From 1818 he lived in a village of some 700 persons and called from 1817 to 1822 by the name of Rochesterville (Rochester after 1822). In 1821 he took an active part in obtaining the creation of the county of Monroe, in which Rochester is situated, and became clerk of the county when it was set up.
In 1824 he organized a bank at Rochester.
He was then a man of over seventy years; yet he took an active interest in the campaign of 1828, strongly supporting the claims of John Quincy Adams to the presidency.

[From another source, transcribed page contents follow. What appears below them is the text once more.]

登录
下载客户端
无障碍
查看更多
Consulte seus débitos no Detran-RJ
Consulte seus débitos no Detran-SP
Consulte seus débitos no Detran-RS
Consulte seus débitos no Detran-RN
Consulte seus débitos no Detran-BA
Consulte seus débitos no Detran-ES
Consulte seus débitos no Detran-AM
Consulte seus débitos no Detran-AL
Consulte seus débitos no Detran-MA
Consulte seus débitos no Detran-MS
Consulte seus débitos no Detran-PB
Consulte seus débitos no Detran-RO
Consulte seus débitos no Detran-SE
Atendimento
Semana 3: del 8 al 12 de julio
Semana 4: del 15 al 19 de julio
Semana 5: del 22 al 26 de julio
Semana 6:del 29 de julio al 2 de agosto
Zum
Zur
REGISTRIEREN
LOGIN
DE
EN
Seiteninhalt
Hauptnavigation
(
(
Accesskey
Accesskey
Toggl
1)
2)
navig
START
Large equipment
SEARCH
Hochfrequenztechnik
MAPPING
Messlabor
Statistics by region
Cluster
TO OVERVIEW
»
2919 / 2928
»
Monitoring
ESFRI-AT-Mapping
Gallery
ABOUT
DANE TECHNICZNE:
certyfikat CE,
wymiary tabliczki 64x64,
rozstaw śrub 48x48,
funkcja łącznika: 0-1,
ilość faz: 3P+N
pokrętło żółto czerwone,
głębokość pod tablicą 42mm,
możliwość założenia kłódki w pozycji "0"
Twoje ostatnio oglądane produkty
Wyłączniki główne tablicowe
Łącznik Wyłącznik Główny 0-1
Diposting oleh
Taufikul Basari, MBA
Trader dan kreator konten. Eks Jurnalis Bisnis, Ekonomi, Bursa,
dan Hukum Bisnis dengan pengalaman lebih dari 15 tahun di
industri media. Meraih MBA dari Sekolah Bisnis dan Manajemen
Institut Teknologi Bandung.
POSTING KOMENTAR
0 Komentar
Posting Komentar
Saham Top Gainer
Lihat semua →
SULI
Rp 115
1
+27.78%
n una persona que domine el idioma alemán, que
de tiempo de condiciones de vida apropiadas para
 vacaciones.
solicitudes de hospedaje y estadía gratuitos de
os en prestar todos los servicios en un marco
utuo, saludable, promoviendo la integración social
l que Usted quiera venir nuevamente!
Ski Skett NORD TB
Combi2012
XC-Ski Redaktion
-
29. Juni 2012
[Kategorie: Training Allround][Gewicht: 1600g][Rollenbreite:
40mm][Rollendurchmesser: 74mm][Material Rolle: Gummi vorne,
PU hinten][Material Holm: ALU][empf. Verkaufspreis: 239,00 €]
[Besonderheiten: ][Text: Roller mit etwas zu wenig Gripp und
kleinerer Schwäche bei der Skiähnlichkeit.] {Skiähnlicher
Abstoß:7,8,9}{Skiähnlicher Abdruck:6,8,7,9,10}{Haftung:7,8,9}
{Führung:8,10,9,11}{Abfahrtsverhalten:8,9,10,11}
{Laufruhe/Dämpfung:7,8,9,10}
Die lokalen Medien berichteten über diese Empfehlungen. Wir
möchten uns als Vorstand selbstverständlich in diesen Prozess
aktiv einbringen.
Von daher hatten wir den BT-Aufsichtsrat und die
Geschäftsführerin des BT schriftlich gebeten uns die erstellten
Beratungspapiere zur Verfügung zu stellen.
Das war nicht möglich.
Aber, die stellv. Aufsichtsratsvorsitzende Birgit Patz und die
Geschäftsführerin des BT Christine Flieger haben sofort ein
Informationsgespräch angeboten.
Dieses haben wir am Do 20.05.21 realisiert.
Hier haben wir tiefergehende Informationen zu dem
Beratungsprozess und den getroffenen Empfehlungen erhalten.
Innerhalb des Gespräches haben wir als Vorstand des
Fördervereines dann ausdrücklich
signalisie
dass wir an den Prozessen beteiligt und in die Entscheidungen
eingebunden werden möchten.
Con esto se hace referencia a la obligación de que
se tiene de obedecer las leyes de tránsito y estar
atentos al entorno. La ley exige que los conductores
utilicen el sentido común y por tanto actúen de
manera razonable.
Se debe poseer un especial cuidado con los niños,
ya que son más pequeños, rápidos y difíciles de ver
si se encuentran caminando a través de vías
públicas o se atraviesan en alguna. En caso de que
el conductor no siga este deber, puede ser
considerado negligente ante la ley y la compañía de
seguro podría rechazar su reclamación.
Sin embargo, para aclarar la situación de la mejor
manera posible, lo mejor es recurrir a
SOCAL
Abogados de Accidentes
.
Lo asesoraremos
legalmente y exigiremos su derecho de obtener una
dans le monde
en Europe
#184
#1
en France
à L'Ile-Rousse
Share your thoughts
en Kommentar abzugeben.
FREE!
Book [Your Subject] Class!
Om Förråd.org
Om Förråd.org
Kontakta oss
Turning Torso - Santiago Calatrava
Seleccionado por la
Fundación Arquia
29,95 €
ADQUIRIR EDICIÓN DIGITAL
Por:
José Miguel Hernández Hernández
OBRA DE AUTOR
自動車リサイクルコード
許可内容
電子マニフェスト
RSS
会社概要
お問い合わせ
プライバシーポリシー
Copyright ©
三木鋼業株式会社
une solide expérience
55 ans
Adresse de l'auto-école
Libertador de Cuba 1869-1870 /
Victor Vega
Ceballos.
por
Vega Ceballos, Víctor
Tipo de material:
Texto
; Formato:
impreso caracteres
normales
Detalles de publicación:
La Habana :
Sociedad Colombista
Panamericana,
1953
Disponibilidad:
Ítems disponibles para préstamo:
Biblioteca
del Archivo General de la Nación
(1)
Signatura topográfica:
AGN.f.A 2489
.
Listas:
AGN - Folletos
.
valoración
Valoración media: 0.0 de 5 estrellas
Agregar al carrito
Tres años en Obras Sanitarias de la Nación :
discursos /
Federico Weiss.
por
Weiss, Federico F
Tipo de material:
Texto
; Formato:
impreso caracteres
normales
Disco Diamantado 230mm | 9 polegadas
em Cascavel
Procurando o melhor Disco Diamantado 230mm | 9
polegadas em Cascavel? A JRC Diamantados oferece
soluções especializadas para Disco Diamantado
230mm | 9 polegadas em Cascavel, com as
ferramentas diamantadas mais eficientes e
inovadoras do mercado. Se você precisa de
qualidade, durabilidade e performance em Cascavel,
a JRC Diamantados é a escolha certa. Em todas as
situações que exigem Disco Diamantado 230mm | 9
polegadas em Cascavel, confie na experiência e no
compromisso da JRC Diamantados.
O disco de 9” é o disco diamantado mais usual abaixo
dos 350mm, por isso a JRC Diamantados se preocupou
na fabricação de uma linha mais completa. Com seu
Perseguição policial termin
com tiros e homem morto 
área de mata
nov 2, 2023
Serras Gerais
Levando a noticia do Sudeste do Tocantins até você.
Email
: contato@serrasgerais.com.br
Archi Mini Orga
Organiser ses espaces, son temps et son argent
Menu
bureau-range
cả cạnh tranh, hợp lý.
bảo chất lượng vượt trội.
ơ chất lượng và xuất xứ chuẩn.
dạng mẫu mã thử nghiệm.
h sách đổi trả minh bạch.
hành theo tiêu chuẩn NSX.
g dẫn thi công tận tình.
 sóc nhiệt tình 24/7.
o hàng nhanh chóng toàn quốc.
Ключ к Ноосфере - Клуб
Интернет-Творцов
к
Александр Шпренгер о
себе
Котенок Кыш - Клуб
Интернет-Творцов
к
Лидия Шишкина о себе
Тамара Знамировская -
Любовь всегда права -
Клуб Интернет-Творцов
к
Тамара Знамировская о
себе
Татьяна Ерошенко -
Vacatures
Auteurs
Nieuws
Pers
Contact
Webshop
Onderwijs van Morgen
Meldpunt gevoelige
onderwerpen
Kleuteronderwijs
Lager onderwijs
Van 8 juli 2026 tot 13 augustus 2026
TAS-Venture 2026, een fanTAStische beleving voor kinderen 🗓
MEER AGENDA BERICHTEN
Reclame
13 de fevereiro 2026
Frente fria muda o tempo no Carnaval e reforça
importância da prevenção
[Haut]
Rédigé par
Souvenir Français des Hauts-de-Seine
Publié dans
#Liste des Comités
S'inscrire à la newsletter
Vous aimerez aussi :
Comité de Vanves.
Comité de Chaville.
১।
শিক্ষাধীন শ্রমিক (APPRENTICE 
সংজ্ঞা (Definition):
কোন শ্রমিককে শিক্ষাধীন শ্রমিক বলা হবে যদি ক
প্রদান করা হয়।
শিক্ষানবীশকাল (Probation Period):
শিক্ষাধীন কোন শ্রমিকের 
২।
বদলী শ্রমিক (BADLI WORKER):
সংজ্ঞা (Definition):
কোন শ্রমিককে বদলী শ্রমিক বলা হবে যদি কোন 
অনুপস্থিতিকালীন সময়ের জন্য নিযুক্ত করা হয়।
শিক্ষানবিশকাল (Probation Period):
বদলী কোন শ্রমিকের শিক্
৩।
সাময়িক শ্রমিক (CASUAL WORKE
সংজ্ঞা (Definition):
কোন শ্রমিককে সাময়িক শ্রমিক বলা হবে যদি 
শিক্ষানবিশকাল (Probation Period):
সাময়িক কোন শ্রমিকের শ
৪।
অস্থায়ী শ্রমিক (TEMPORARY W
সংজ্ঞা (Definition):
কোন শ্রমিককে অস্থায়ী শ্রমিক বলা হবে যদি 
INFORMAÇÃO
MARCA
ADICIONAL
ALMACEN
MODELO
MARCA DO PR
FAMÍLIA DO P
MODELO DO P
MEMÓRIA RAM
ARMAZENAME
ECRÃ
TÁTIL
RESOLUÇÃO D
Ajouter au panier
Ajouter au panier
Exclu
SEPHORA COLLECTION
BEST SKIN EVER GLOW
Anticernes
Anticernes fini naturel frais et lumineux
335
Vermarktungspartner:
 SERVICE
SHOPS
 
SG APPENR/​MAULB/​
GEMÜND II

He was steadily weakening, and his last years were not marked by any further participation in public affairs. Notwithstanding the fact that his manners were somewhat austere, and his temper was strong, it is clear that he commanded a high degree of respect in the community in which he settled.
Achievements
Nathaniel Rochester has been listed as a noteworthy merchant by Marquis Who's Who.
Views
Quotations:
While in Hagerstown, Rochester served one term in the legislature but refused re-election because of disgust "with the intrigue and management among the members"
Personality
In appearance he was tall, and rather spare, with distinctly attractive features.
Connections
He settled first at Dansville with his wife, Sophia (Beatty) Rochester, whom he had married in 1788, and nine children, and there established three mills and a wool-carding shop. From Dansville he removed to Bloomfield and in 1818 to Rochester, a village of some 700 persons and called from 1817 to 1822 by the name of Rochesterville.